Bölgede bir ayı aşkın süredir devam eden çatışmaların son bulmasına yönelik 1701 sayılı BM kararına Lübnan ve İsrail hükümetleri de destek vermişti. Bölgedeki muhabirlerimiz durumun sakin olduğunu bildiriyorlar.
Ateşkes öncesindeki son saatler ise yoğun çatışmalarla geçti. İsrail hava kuvvetleri gece boyunca Lübnan'a 180 hava saldırısı düzenlediğini açıkladı. İsrail askerleri ve tankları, güney Lübnan'da ilerlemeye çalışırken, Hizbullah ile çatışmaya girdi. Çıkan çatışmada, en az beş İsrail askeri hayatını kaybetti.
İsrail ordusunun Beyrut'un güney mahalleleri ve Lübnan'ın güneyine düzenlediği hava saldırılarında ise en az 23 sivil öldü. Bombardımana rağmen, Hizbullah'ın saldırıları da devam etti. Hizbullah, İsrail'in kuzeyine 250'den fazla roket atarken bir sivilin ölümüne neden oldu.
İki tarafın da ateşkesin uygulamaya girmesinden önce karşı tarafa mümkün olan en fazla zararı vermeye çalıştığı anlaşılıyor. BM kararının uygulamada çatışmaların ne ölçüde önüne geçebileceği merak konusu.

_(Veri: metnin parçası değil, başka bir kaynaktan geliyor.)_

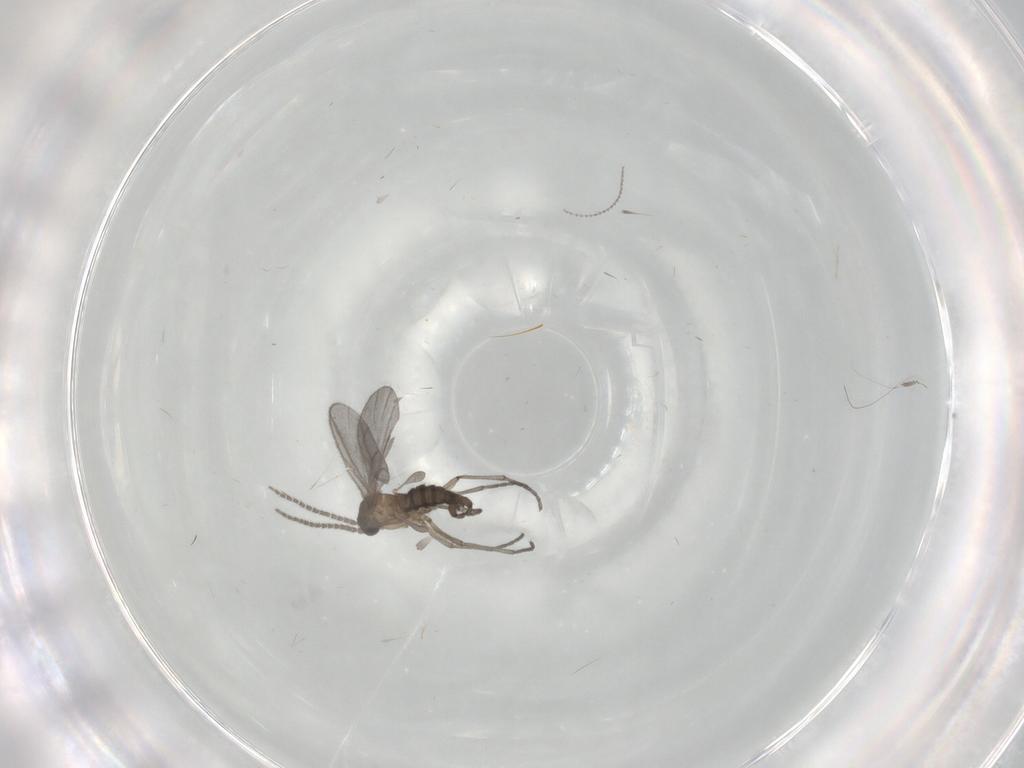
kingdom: Animalia
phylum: Arthropoda
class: Insecta
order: Diptera
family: Sciaridae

Lübnan'ın güneyindeki bir muhabirimiz, İsrail kuvvetlerinin girmiş olduğu bölgelerde Hizbullah militanlarının etkin olduğunu, bu nedenle karşı karşıya gelip çatışmaya girmeleri ihtimalinin yüksek olduğunu söylüyor.
Taraflar: Karara uyacağız
İsrail Bakanlar Kurulu, dün beş saatlik bir toplantı sonunda BM Güvenlik Konseyi tarafından kabul edilen kararı onayladı. Lübnan Bakanlar Kurulu da BM kararını oylayarak kabul etmişti. Ancak Başbakan Fuad Sinyora, bazı çekinceleri olduğunu açıklamıştı.

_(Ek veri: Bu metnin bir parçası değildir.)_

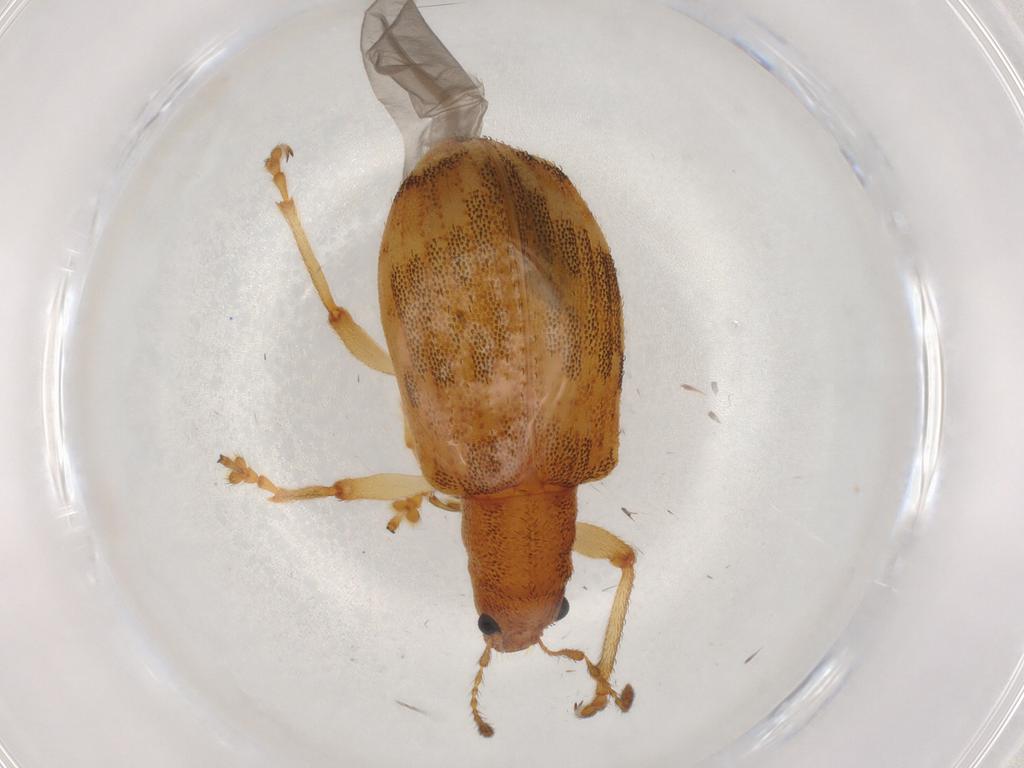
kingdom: Animalia
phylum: Arthropoda
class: Insecta
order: Coleoptera
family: Curculionidae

Hizbullah'ın üst düzey liderleri Birleşmiş Milletler Güvenlik Konseyi tarafından kabul edilen plan çerçevesinde ateşkese uyacaklarını söyledi. Hizbullah lideri Şeyh Hasan Nasrallah, Hizbullah'ın, Birleşmiş Milletler'e bağlı güç ve Lübnan askerlerinin ülkenin güneyine konuşlandırılmasına da yardımcı olacağını söyledi.
Ancak Nasrallah, İsrail askerleri Lübnan'dan çekilmediği sürece Hizbullah'ın direnişinin devam edeceğini belirtti. İsrail ise, Lübnan'ın güneyine Lübnan askerleri ve BM'e bağlı bir güç konuşlandırılana kadar Lübnan topraklarından çekilmeyeceğini ve Hizbullah'ın Birleşmiş Milletler kararını ihlâl etmesi durumunda yanıt vereceklerini açıkladı.
İsrailli yetkililer Hizbullah'a silah kaçırılmasını önleme gerekçesiyle, Lübnan'a havadan ve denizden uygulanan ablukanın da süreceğini söylüyorlar. Lübnanlı yetkililer, anlaşmanın yürürlüğe girmesiyle, Güney Lübnan'da sadece Lübnan askerlerinin silah taşımasına izin verileceğini belirtiyorlar.
BM kararında bu noktadan itibaren bir ateşkes ilan edilmesi ve uzun vadeli bir siyasi çözüm bulunması için çerçevenin oluşturulması öngörülüyor. Böylesi bir çözümde Lübnan'daki en etkili siyasi güç durumundaki Hizbullah'ın silahsızlandırılmasının önemli bir boyutu oluşturacağı kesin.
Lübnan kabinesi'nin Hizbullah'ın silahsızlandırılması konusunu görüşmek üzere dün yapması gereken bir toplantının ise ertelendiği açıklandı. Bir hükümet yetkilisi, hükümette iki bakanla temsil edilen Hizbullah'ın silahsızlanma konusunda bazı çekinceleri olduğunu söylüyor.
Öte yandan, ateşkes anlaşmasının yürürlüğe girmesi öncesinde İsrail Lübnan'ın güneyindeki askerî varlığını arttırmaya devam etti. Cumartesi gününden itibaren sevk edilen askerlerle birlikte, Lübnan'daki İsrail askeri sayısının 30 bini bulduğu belirtiliyor.